Azo-linked four-heterocyclic energetic molecule and its complexes: Exploring the important influence of conjugated planar structure on their crystal arrangement and stability

Abstract

Using two routes, this study designed and synthesized a novel azo-linked four-heterocyclic compound, 1,2-bis(5-(1H-tetrazol-5-yl)-4H-1,2,4-triazol-3-yl) diazene (3, H4BTTD), with high yields. It corroborated that large conjugated planar energetic molecules in energetic compounds, exemplified by H4BTTD, contribute to the formation of layered crystal stacking based on abundant hydrogen bonds and interlayer π-π interactions.

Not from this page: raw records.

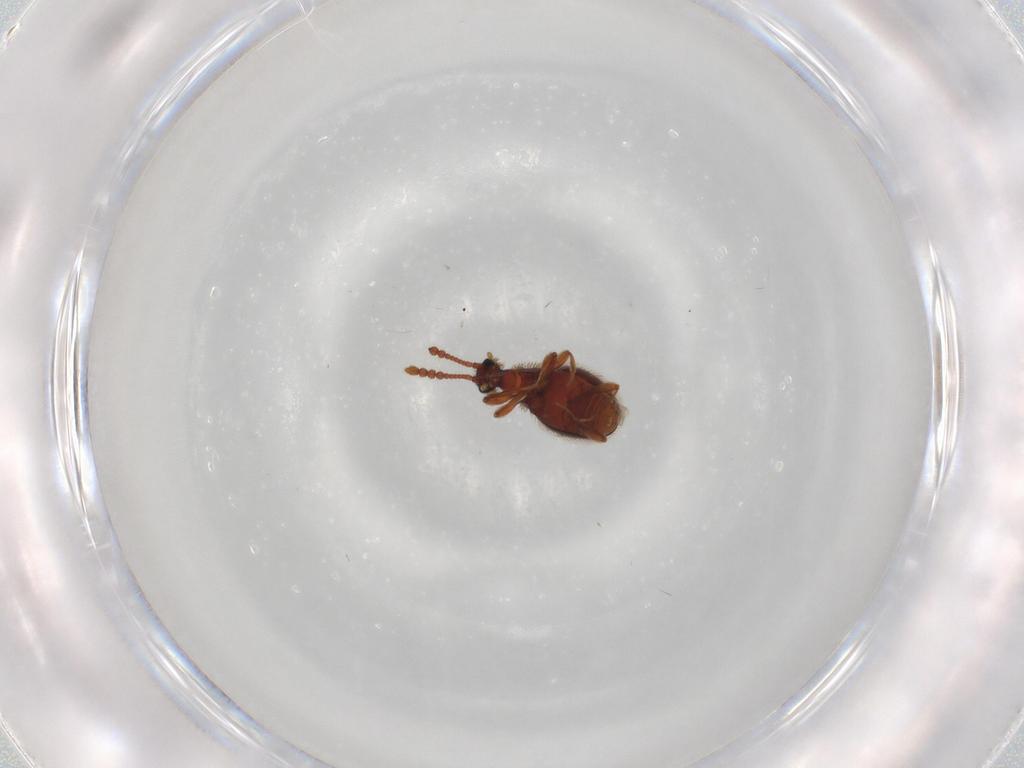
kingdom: Animalia
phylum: Arthropoda
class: Insecta
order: Coleoptera
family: Staphylinidae
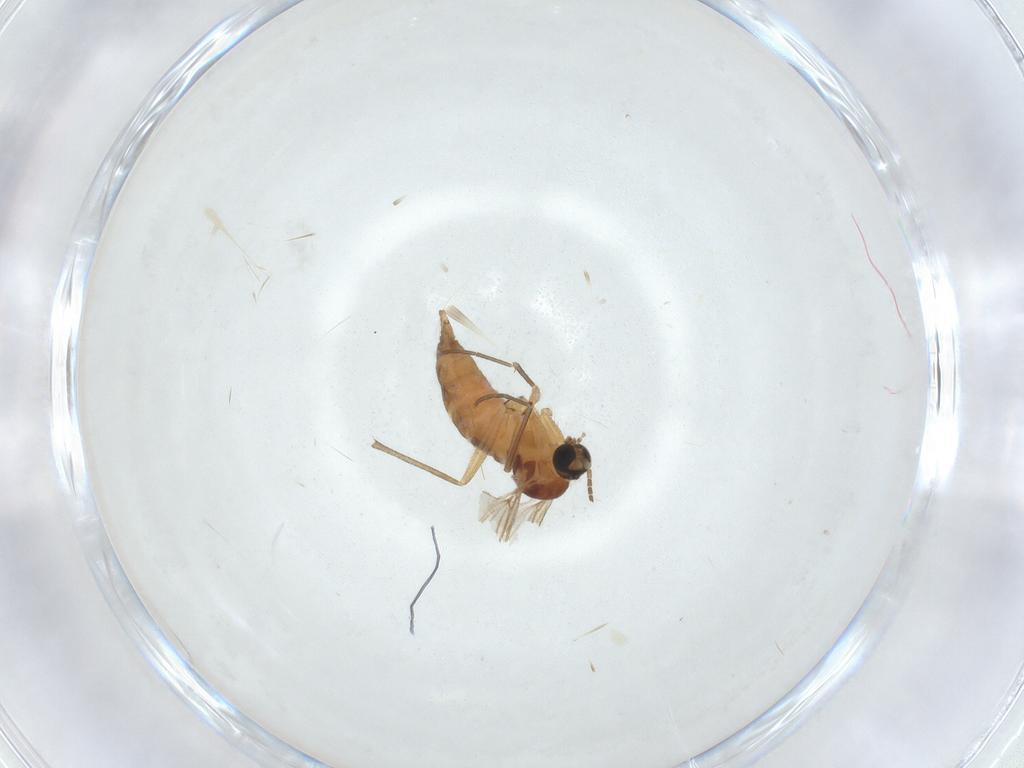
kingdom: Animalia
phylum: Arthropoda
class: Insecta
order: Diptera
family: Sciaridae
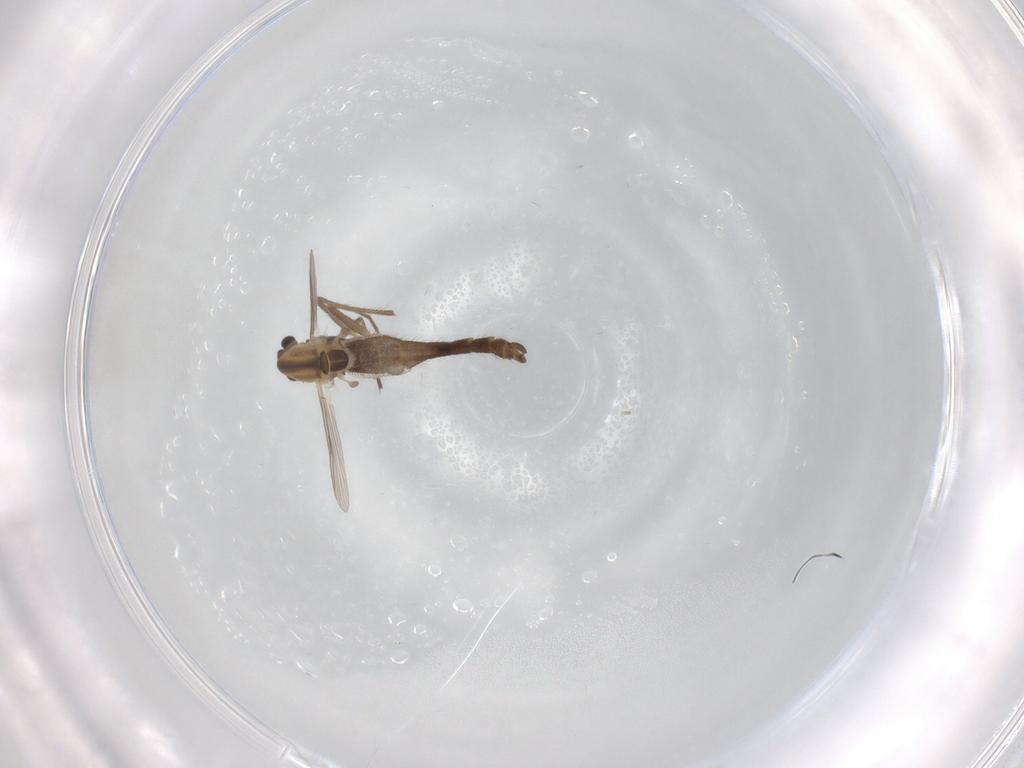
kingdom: Animalia
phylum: Arthropoda
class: Insecta
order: Diptera
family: Chironomidae
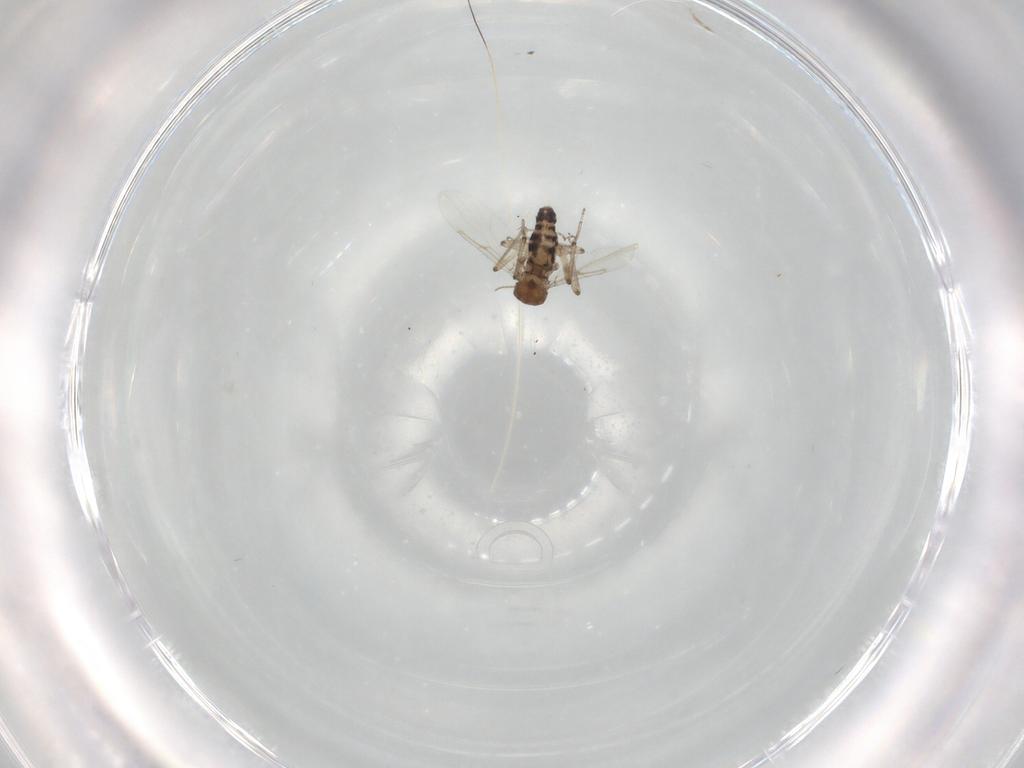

This markedly diminishes the mechanical sensitivities of energetic compounds. Single-crystal X-ray diffraction (XRD) experiments revealed the presence of layered structures in H4BTTD hydrate, as well as its magnesium-based complex [Mg2(BTTD)(H2O)8] (4) and calcium salt [Ca(H2O)7] (H3BTTD)2(5). Based on these structural data, this study analyzed the causes of these layered structures. Furthermore, this study systematically characterized the compounds’ physical and chemical properties, including mechanical sensitivities (IS ≥ 20 J, FS > 360 N), thermal stability (Td = 253.7–287.8 °C), and detonation performance (D = 6808–8253 m⋅s−1), confirming the influence of molecular structures on the macroscopic properties of energetic materials through crystal stacking. Additionally, pyrotechnic formulas based on compounds 3 and 5 exhibited the most intense light emission within a wavelength range of 658.6–689.8 nm, underscoring the potential application of both compounds as promising candidates in preparing high-purity red pyrotechnic formulation.